Lockport Union-Sun & Journal — There are still some things to figure out when it comes to the traffic congestion at Roy B. Kelley Elementary on East High Street, even after an informational meeting Wednesday.
However, of the few sure things that arose out of that meeting was that the conversation would continue, especially concerning the Lockport City School District’s interest in nearby Joseph E. Kibler Park.
The 19-acre park is located between Elmwood Avenue and East High Street, property which borders a number of homes and Roy B. Kelley Elementary School. The district wants to obtain the park to put in an access road that runs from the school to Elmwood Avenue in the north, to allow a exit route for parents dropping off students.
The reason for the district’s interest in the park, officials said, to alleviate the traffic congestion at Kelley, which is expected to worsen when Lockport closes Washington Hunt Elementary in June. The majority of students, between 125 and 150, will go to Kelley next fall. No major increase is expected in busing, however.
Of the residents who attended Wednesday, many live around the park or border it.
“This is very preliminary,” said Superintendent Michelle T. Bradley. “We’ll continue this process and discover a solution to this problem.”

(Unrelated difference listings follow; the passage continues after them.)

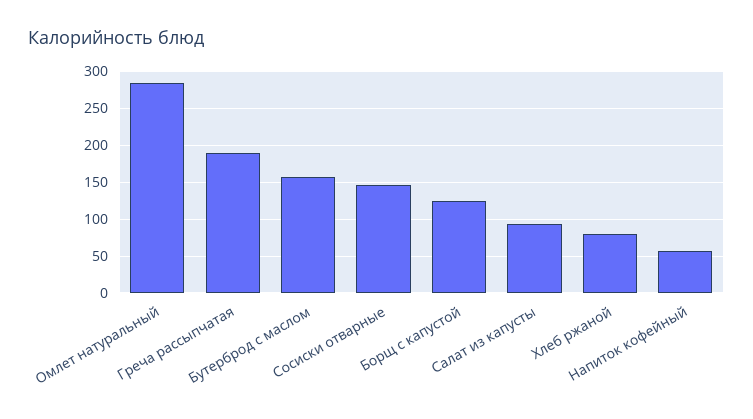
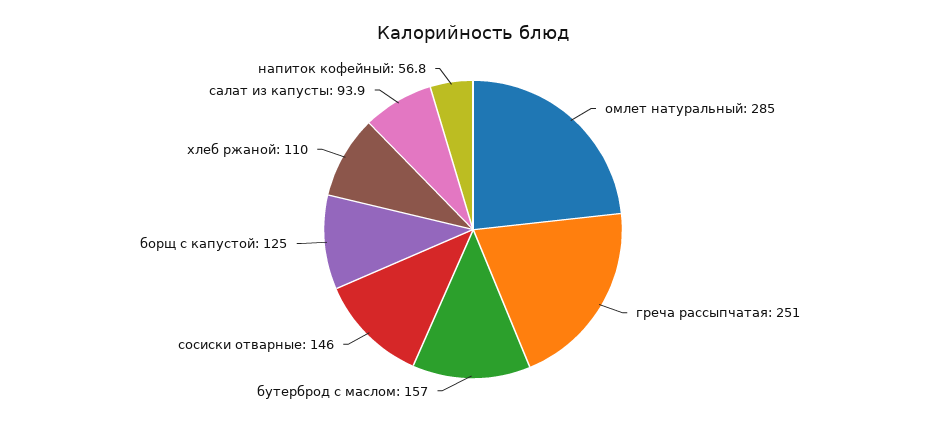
Греча рассыпчатая: 190 -> 251
Хлеб ржаной: 80 -> 110

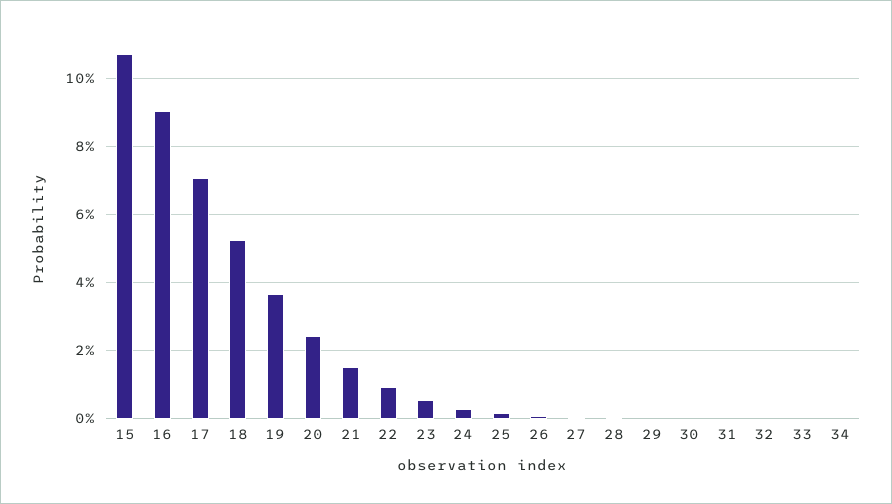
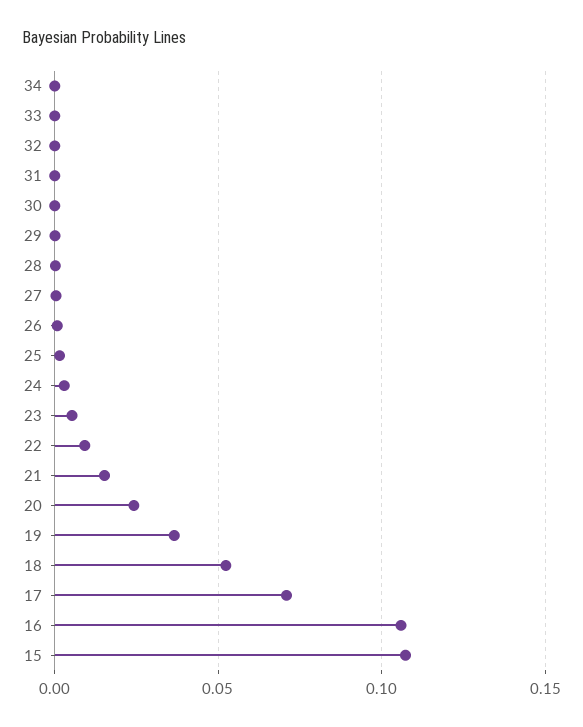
16: 0.09 -> 0.105

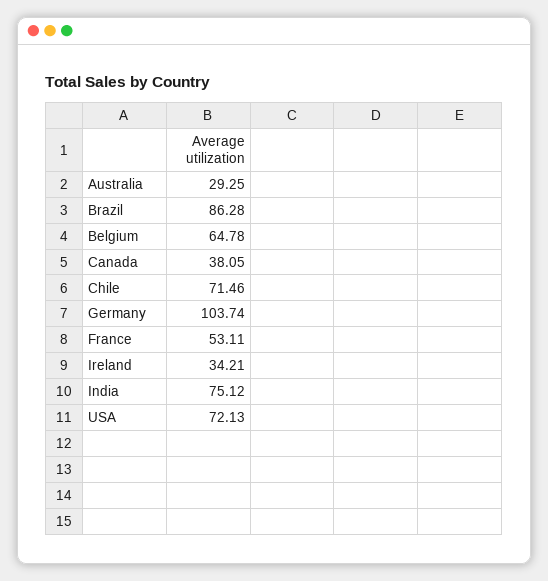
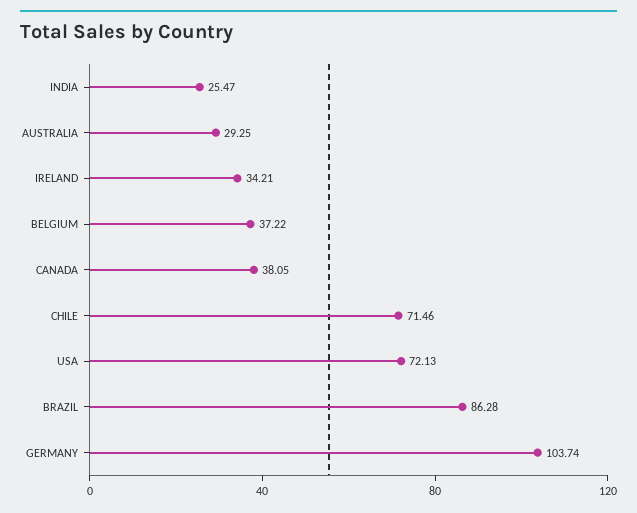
Belgium: 64.78 -> 37.22
France: 53.11 -> none
India: 75.12 -> 25.47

Mayor Michael W. Tucker said last month the city would not turn over the park if residents had an issue with it. That statement was echoed by school officials Wednesday.
“We want to be neighbor friendly,” Bradley said.

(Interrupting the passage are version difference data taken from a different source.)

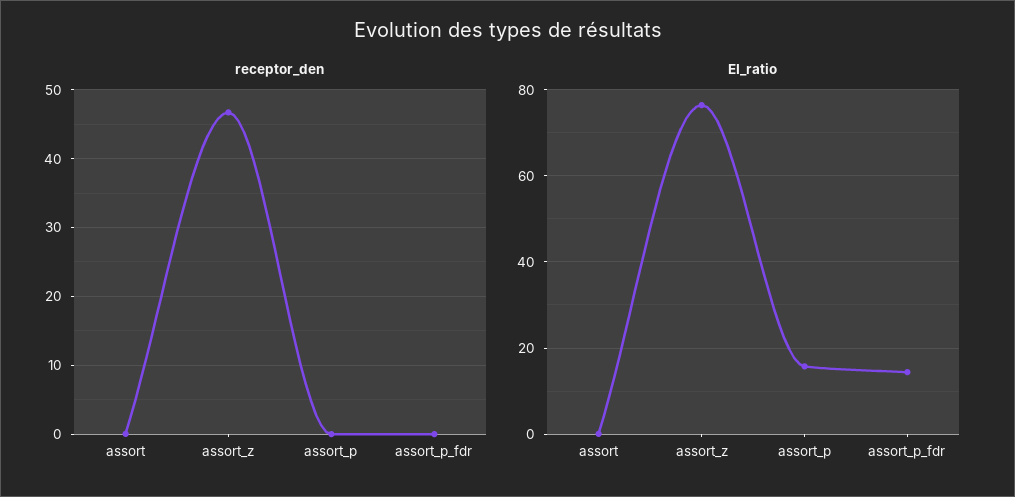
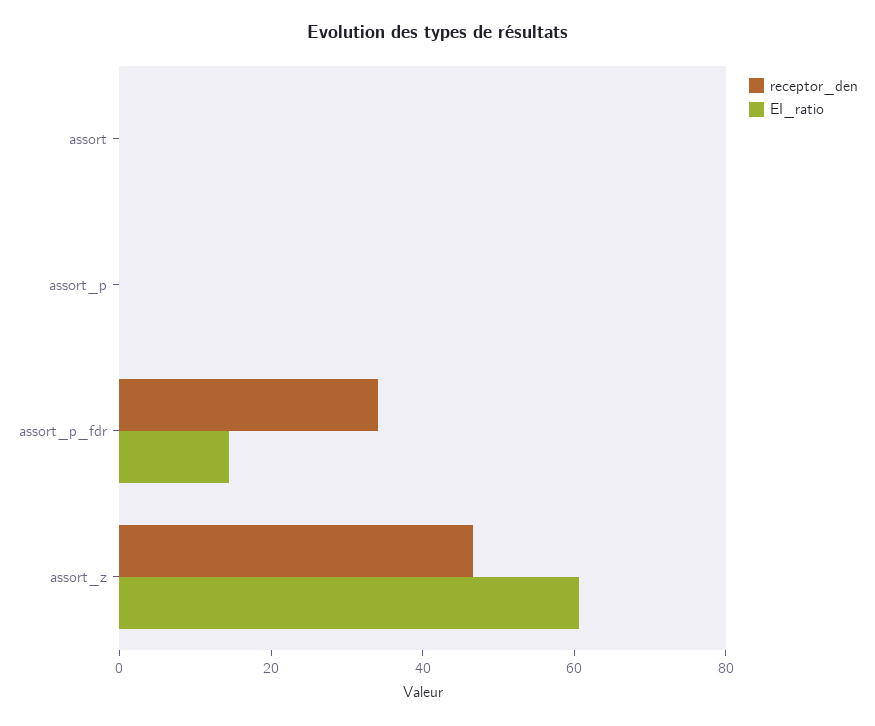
receptor_den, assort_p_fdr: 0 -> 35
EI_ratio, assort_z: 76 -> 60
EI_ratio, assort_p: 16 -> 0

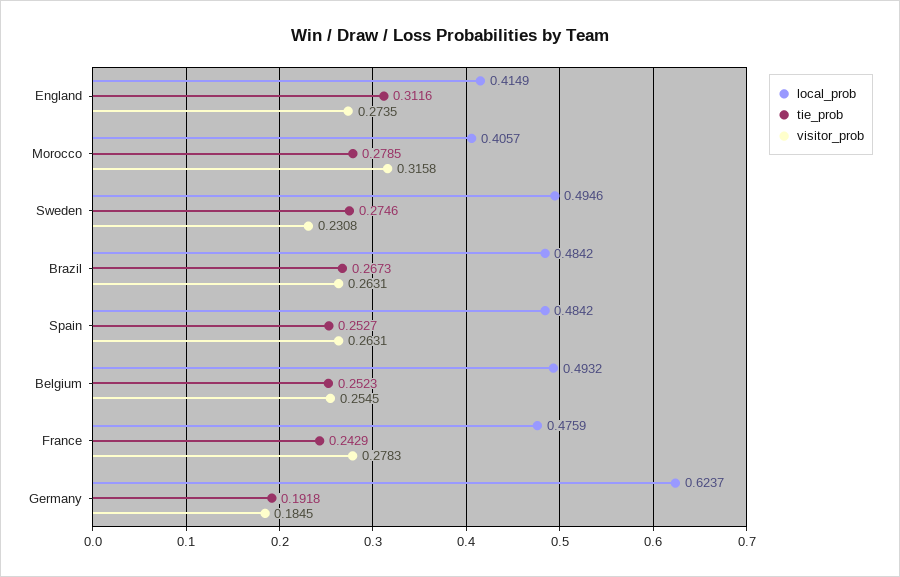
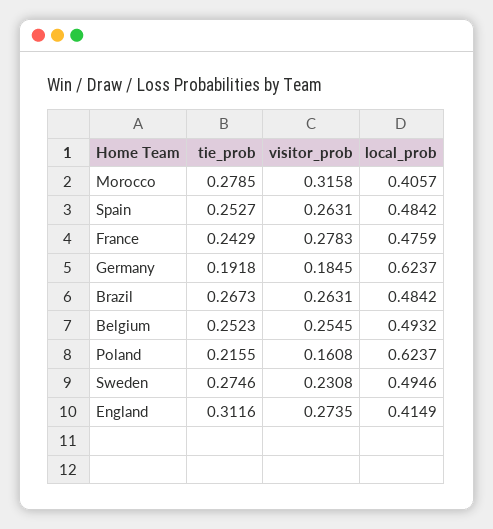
tie_prob, Poland: none -> 0.2155
visitor_prob, Poland: none -> 0.1608
local_prob, Poland: none -> 0.6237

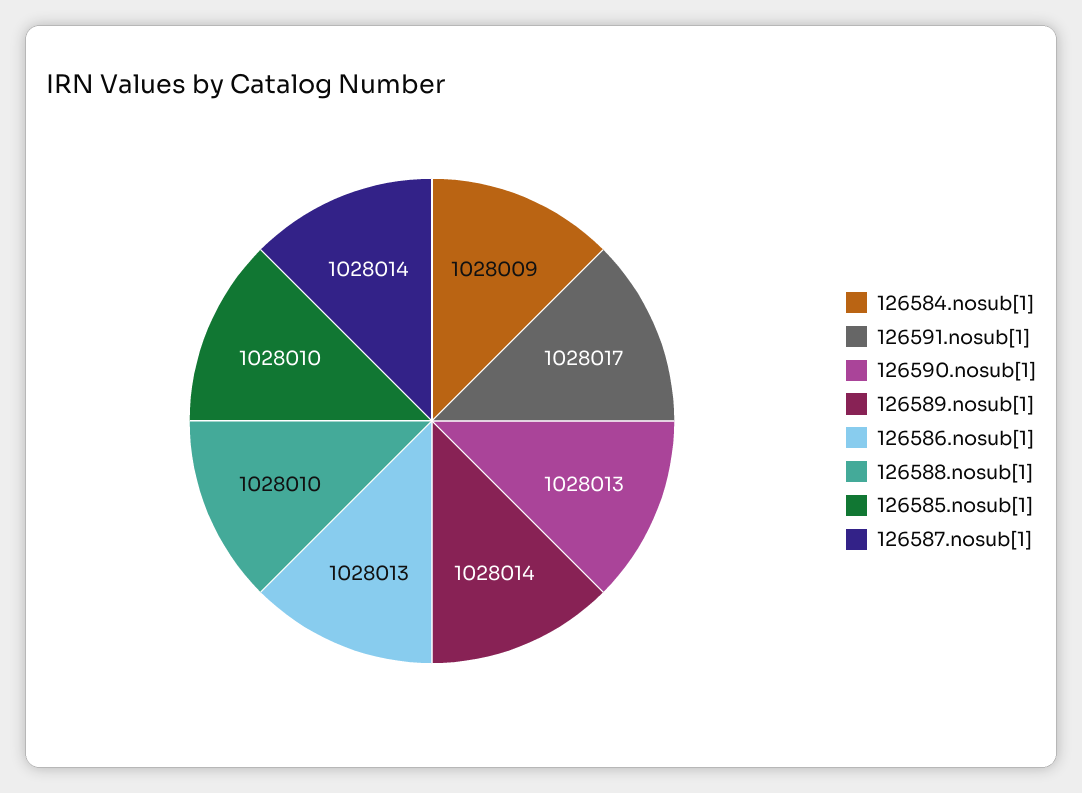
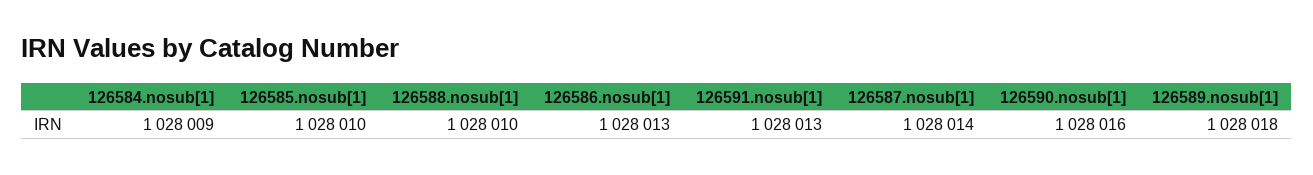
126591.nosub[1]: 1028017 -> 1028013
126590.nosub[1]: 1028013 -> 1028016
126589.nosub[1]: 1028014 -> 1028018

Those neighbors raised a number of issues, particularly about safety. Putting a road in will only worsen what goes on now, homeowners suggested.
Some are driving on the grass now, resident Ray Waters said. They could just drive around any gate.

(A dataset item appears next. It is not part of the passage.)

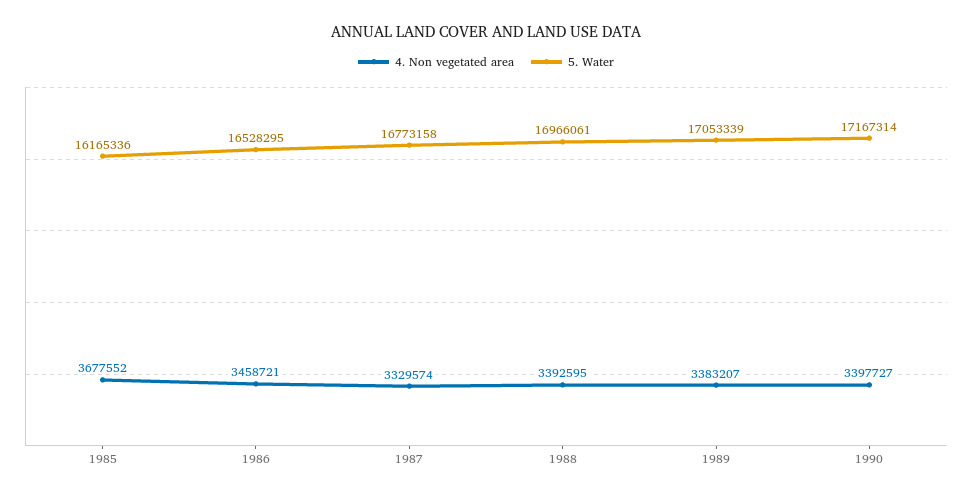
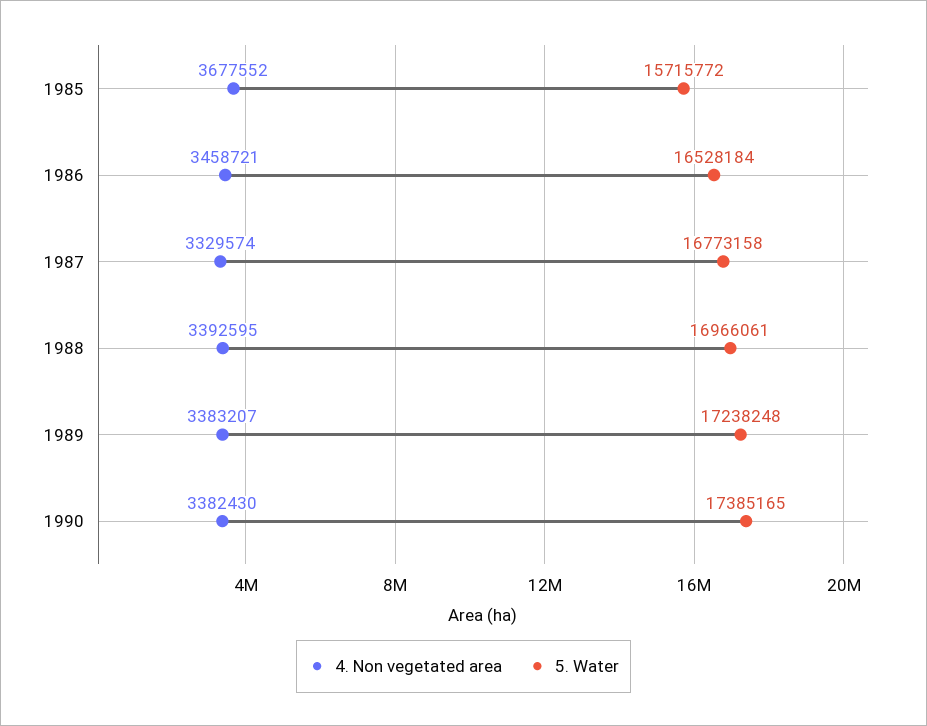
5. Water, 1985: 16165336 -> 15715772
5. Water, 1986: 16528295 -> 16528184
5. Water, 1989: 17053339 -> 17238248
4. Non vegetated area, 1990: 3397727 -> 3382430
5. Water, 1990: 17167314 -> 17385165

“They drive on the lawn now, we watch them at night,” he said.
Lydia Jones said the proposed road could become a speedway. Board of Education President John Linderman said the district is aware of the speed issues.
“That’s why we wanted a meeting to hear concerns,” Linderman said. “We don’t want a speedway.”
Allan Jack, a former school board member, said the road was an excellent way to deal with the congestion. But he was concerned about the misuse of the road as well.
“People are going to abuse it,” he said.
For any municipality to turn over property, the move must be approved by the state legislature. The land would also have to be used for recreational purposes only. Those rules include the district receiving a right-of-way or any variance needed to just put the road in, if the district just wanted to that and not take on the entire property, which Jones suggested.
Such a move is possible and could be looked at, Tucker said.
But “the district doesn’t need the property,” said Mike Campbell.
Paul Meosky, the district’s enivronmental attorney from Hodgson Russ, said it would probably be in the district’s best interest to have the entire park instead of just the road. There are maintenance and security benefits, he said.
Trustee Thomas Fiegl, who also chairs the district facilities committee, said the playground and the park would be accessible to the public, even during school hours. The proposed road through the park would likely have a gate and be used only for parents leaving the school, officials said. Buses and trucks would not use the road.
Currently, the district uses a private security company to direct traffic and to deal with the congestion at Kelley.
Last month, Lockport Board of Education members approved an environmental impact review of the park by Fisher Associates of Buffalo. That will include a traffic study and groundwater review.